Sentenza Sentenza Cassazione Civile n. 23385 del 23/10/2020

Cassazione civile sez. lav., 23/10/2020, (ud. 16/09/2020, dep. 23/10/2020), n.23385

LA CORTE SUPREMA DI CASSAZIONE

SEZIONE LAVORO

Composta dagli Ill.mi Sigg.ri Magistrati:

Dott. RAIMONDI Guido – Presidente –

Dott. ARIENZO Rosa – Consigliere –

Dott. PAGETTA Antonella – Consigliere –

Dott. CINQUE Guglielmo – rel. Consigliere –

Dott. LEO Giuseppina – Consigliere –

ha pronunciato la seguente:

SENTENZA

sul ricorso 11401-2018 proposto da:

D.A., domiciliato in ROMA PIAZZA CAVOUR presso LA

CANCELLERIA DELLA CORTE SUPREMA DI CASSAZIONE, rappresentato e

difeso dall’Avvocato ALFREDO BIANCHINI;

– ricorrente –

contro

CMV S.P.A. (già CASINO’ MUNICIPALE DI VENEZIA S.P.A.);

– intimata –

avverso la sentenza n. 751/2017 della CORTE D’APPELLO di VENEZIA,

depositata il 02/01/2018 R.G.N. 513/2014;

udita la relazione della causa svolta nella pubblica udienza del

16/09/2020 dal Consigliere Dott. GUGLIELMO CINQUE;

udito il P.M. in persona del Sostituto Procuratore Generale Dott.

CELESTE ALBERTO,che ha concluso per inammissibilità in subordine

rigetto;

udito l’Avvocato LUCIO ANELLI,per delega Avvocato ALFREDO BIANCHINI.

 

Fatto

FATTI DI CAUSA

1. Il Tribunale di Venezia, con la pronuncia n. 66 del 2014, ha dichiarato inammissibile la domanda, proposta nei confronti della CMV spa da D.A. il quale, premesso di essere stato componente del primo consiglio di amministrazione della neocostituita società Casinò Municipale di Venezia spa e di essere stato nominato amministratore delegato in data 22.12.1995, senza che fosse determinato il relativo compenso, ne aveva chiesto il pagamento, con riguardo all’anno 1997, nella misura commisurata a quella che nel 1998 il Consiglio aveva determinato in favore del nuovo amministratore delegato, dando atto altresì di avere rinunciato alle somme relative al 1996 per dedizione alla società.

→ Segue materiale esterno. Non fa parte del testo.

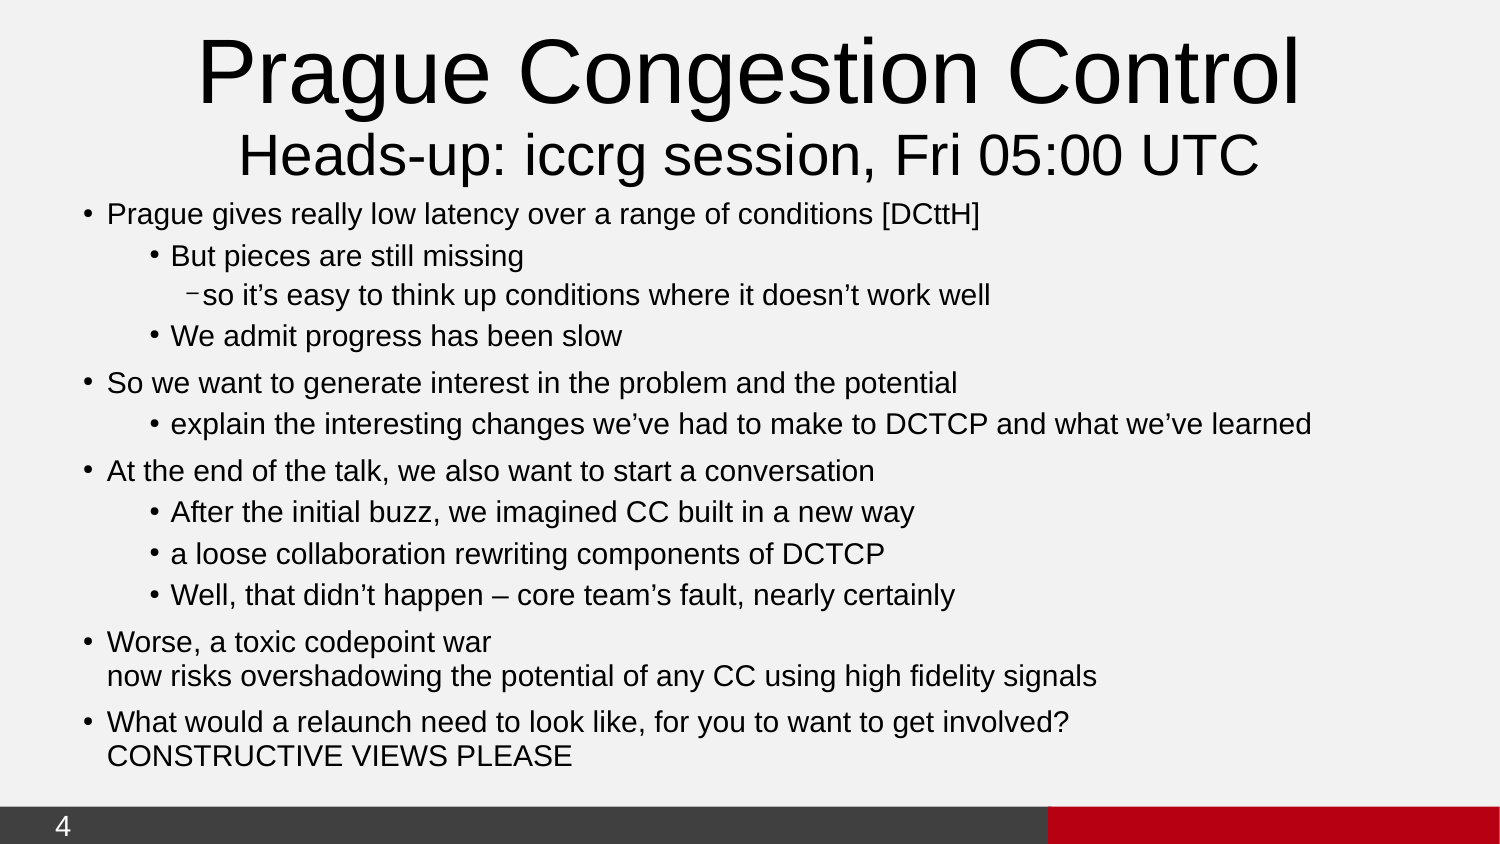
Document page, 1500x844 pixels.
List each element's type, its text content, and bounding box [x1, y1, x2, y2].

title Prague Congestion Control Heads-up: iccrg session, Fri 05:00 UTC [75, 20, 1425, 188]
list Prague gives really low latency over a range of conditions [DCttH] But pieces are still missing so it’s easy to think up conditions where it doesn’t work well We admit progress has been slow So we want to generate interest in the problem and the potential explain the interesting changes we’ve had to make to DCTCP and what we’ve learned At the end of the talk, we also want to start a conversation After the initial buzz, we imagined CC built in a new way a loose collaboration rewriting components of DCTCP Well, that didn’t happen – core team’s fault, nearly certainly Worse, a toxic codepoint war now risks overshadowing the potential of any CC using high fidelity signals What would a relaunch need to look like, for you to want to get involved? CONSTRUCTIVE VIEWS PLEASE [75, 197, 1425, 779]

2. Il primo giudice ha, in sintesi, rilevato che la questione del compenso era stata conciliata con un accordo transattivo intervenuto tra le parti in data 17.9.1998, nonostante il testo letterale non chiaro dell’accordo.

3. La Corte di appello di Venezia, con la sentenza n. 751 del 2017, sul gravame proposto dal D. ha confermato la pronuncia di primo grado.

4. I giudici di seconde cure, condividendo l’impostazione del Tribunale in tema di interpretazione del contratto ove non deve essere valorizzato solo il dato letterale dell’accordo, ma anche altri elementi quali la condotta posteriore, ai fini di individuare l’intenzione comune delle parti e lo scopo che le stesse avevano perseguito con l’accordo, hanno ritenuto, dopo avere ripercorso tutte le vicende relative ai ruoli svolti dall’appellante presso la società, culminati con l’accordo conciliativo raggiunto per la risoluzione anticipata del rapporto al 31.12.1998, che la transazione del 17.9.1998 avesse posto fine in modo definitivo non solo al rapporto dirigenziale, ma a tutte le questioni riguardanti anche il ruolo svolto da amministratore delegato dal D..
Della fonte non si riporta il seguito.